Given another 4 years of experience since I wrote “Our 7 Goals for XAML”, here is my updated list of XAML Benefits:
XAML Describes Data in a Concise, but Human and Machine Comprehensible, Way
Declarative formats provide the best and most concise way to represent many types of data. Comprehension of a declarative format is better than a general purpose programming language.
| <BookList> <Book Author="J. K. Rowling" Title="Harry Potter and the Philosopher’s Stone" Year="1997" /> <Book Author="L. Frank Baum" Title="Wizard of Oz" Year="1900" /> </BookList> | BookList bl = new BookList(); Book b1 = new Book(); b1.Author = "J. K. Rowling"; b1.Title = “Harry Potter and the Philosopher’s Stone”; b1.Year = 1997; bl.Add(b1); Book b2 = new Book(); b2.Author = "L. Frank Baum"; b2.Title = “Wizard of Oz”; b2.Year = 1900; bl.Add(b2); |
XAML is Useful for Many Types of Data
Microsoft already supports XAML Vocabularies to describe UI ([MS-WPFXV], [MS-SLXV]), Workflow (WF) and Electronic Paper (XPS). Many other vocabularies are possible.
XAML 2009’s new Name Referencing enables object graph definition, which opens up the number of types of data that can be described. WF 4 leverages this for modeling Flow Charts. WCF 4 Services can be modeled in XAML more naturally as well.

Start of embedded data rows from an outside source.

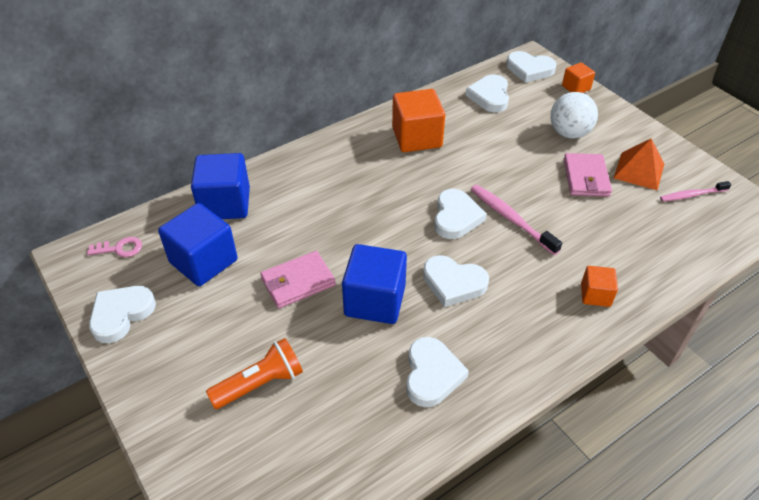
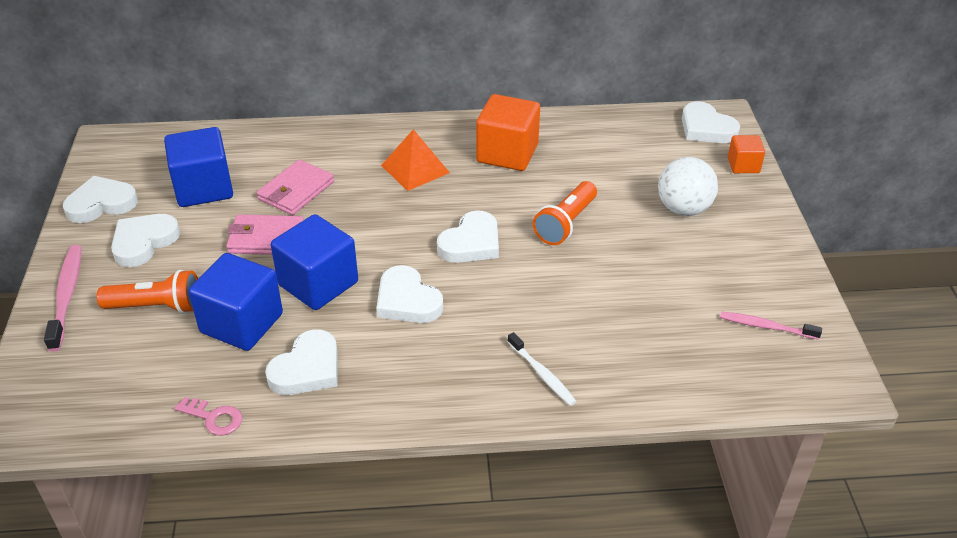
camera: 30 degrees right, 5 degrees down
(120, 249) = (147, 150): pink key -> pink key (214, 418)
(225, 204) = (267, 147): blue cube -> blue cube (241, 323)
(489, 96) = (629, 140): white heart -> white heart (144, 242)
(506, 175) = (565, 223): none -> orange flashlight
(511, 219) = (527, 267): pink toothbrush -> pink toothbrush (66, 296)
(586, 178) = (654, 260): pink wallet -> pink wallet (296, 191)
(595, 295) = (542, 374): orange cube -> white toothbrush
(639, 170) = (727, 277): orange pyramid -> orange pyramid (415, 169)

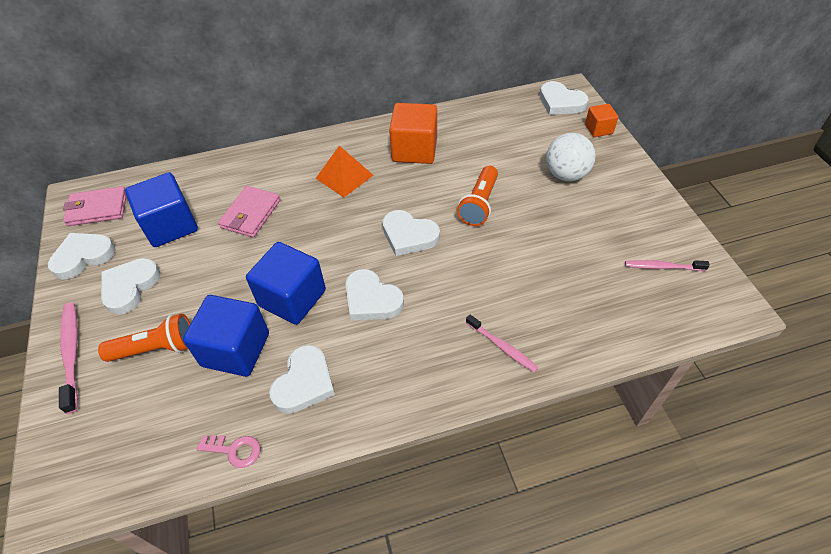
camera: 10 degrees left, 10 degrees up
(266, 238) = (236, 263): pink wallet -> pink wallet (97, 209)
(471, 243) = (409, 235): white heart -> white heart turned 90 degrees clockwise
(542, 374) = (502, 347): white toothbrush -> pink toothbrush

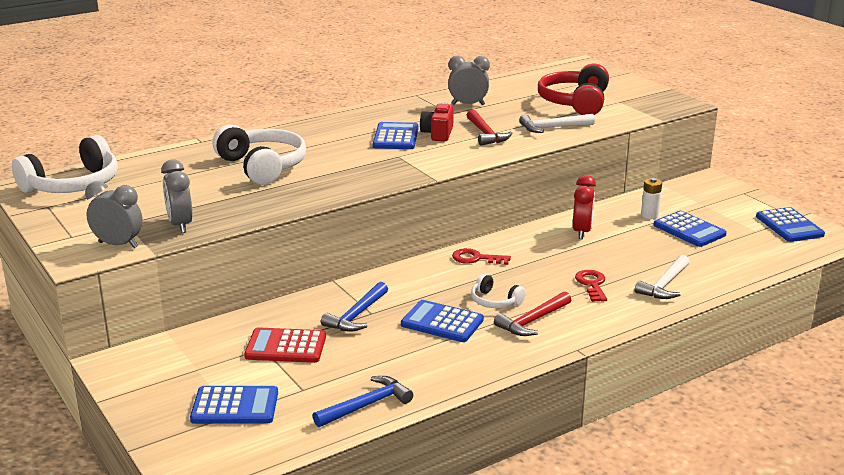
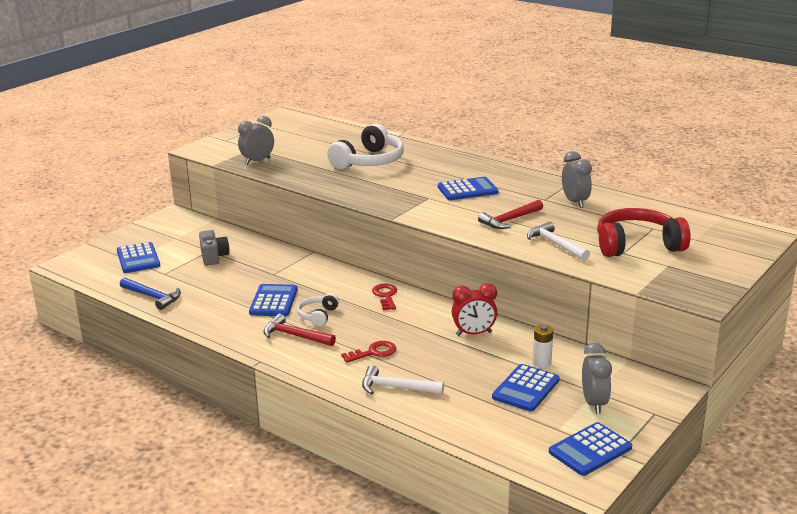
camera: 70 degrees right, 0 degrees up
(73, 185) = (298, 122): white headphones -> none
(118, 245) = (220, 153): grey clock -> grey clock (594, 403)
(285, 347) = (213, 257): red calculator -> grey camera
(357, 315) = (267, 270): blue hammer -> none
(438, 134) = (491, 203): red camera -> none

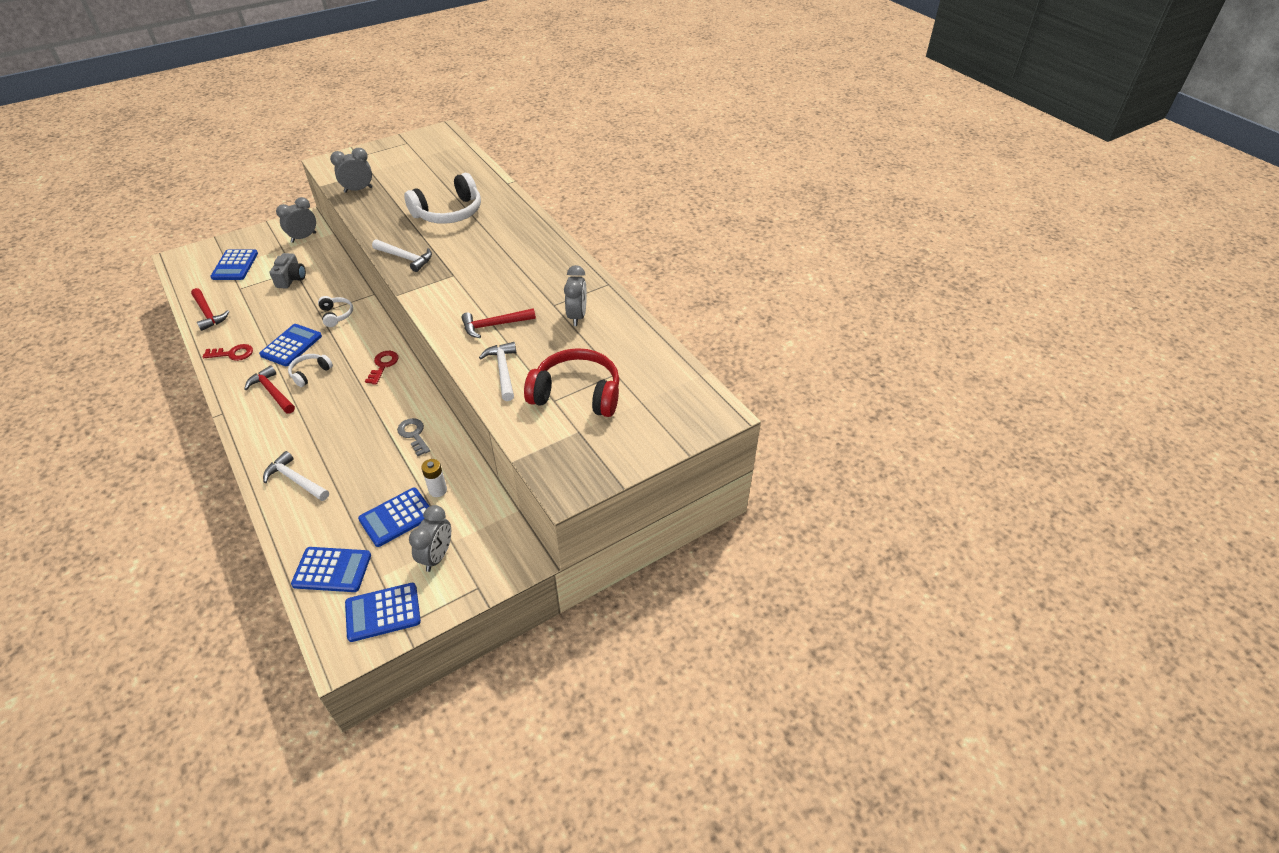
camera: 20 degrees right, 20 degrees up
(153, 297) = (208, 314): blue hammer -> red hammer
(189, 226) = (303, 237): none -> grey clock
(294, 272) = (336, 315): none -> white headphones
(368, 195) = (406, 258): none -> white hammer
(373, 352) = (315, 431): red key -> red key (233, 354)
(467, 190) = (497, 273): blue calculator -> blue calculator (332, 570)
(474, 333) = (414, 435): red clock -> grey key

XAML uses Typed Object Models for Better Programming and Validation
Systems that have a strongly-typed OM (object model) enable:
- Manipulation of objects after initialization with strong-typing, which enables compile time checking of code.
- Markup Validation using the OM as the Type’s schema, as opposed to having to build an additional schema.
class Book { string Author { get; set; } string Title { get; set; } int Year { get; set; } } | Works: b1.Year = 2000; Compile Time Error: b1.Year = "6/1999"; | Validation Error: <Book Year="6/1999" /> |
XAML is Extensible and Version Tolerant
Systems that are extensible through class inheritance can be modeled easily in XAML. Since BookList can hold Books, and since one can derive a PaperbackBook from Book, I can use PaperbackBook wherever a Book is allowed, in code or markup.
class PaperbackBook : Book { } | <BookList> <Book … /> <my:PaperbackBook … /> </BookList> |
XAML's default is that every tag and attribute must be known, while HTML defaults to ignoring any mistyped element name, attribute name or attribute value. While there is a place for this ignoring to allow for forward compatibility, XAML uses Markup Compatibility and Extensibility (ECMA-376 Part5) for backward/forward compatibility.
XAML is Toolable
Systems described in XAML will be creatable and consumable by a wide set of tools. This goal drives our decisions throughout XAML, from our XML representation to schema and beyond.
XAML is XML
In .NET 3 and Silverlight, all valid XAML files must be valid XML files. The opposite isn't always true…all XML files are not XAML files. This bet on XML is important because it enables an ecosystem of tools, systems, APIs and developers familiar with XML to get a strong start on understanding XAML.
.NET 4 is broadening what it means to be a XAML document. We’re introducing a XamlReader and XamlWriter abstraction in System.Xaml.dll which enables anybody to provide or store XAML based data. We’ll provide readers and writers for XML, BAML, and object graphs, but many other storage or in memory representations are possible. We believe that our XML representation shipped with .NET 3.0 in 2006 will continue to be the most common representation of XAML documents, but time will tell.
XAML Enables Event Driven Programming Models
XAML enables description of object graphs which include the setting of properties and the wiring of events. This enables systems which need an event driven programming model.
XAML is Compiled or Interpreted
XAML is sometimes treated as source code, sometimes as runtime instructions. Different frameworks will make different choices around this: WPF chooses to compile XAML into a binary representation which gets embedded inside an assembly; Silverlight chooses to validate the XAML at compile time, but it embeds the original XAML file into a .XAP file. Either WPF or Silverlight can also interpret at runtime a XAML file that is not downloaded with the “application”.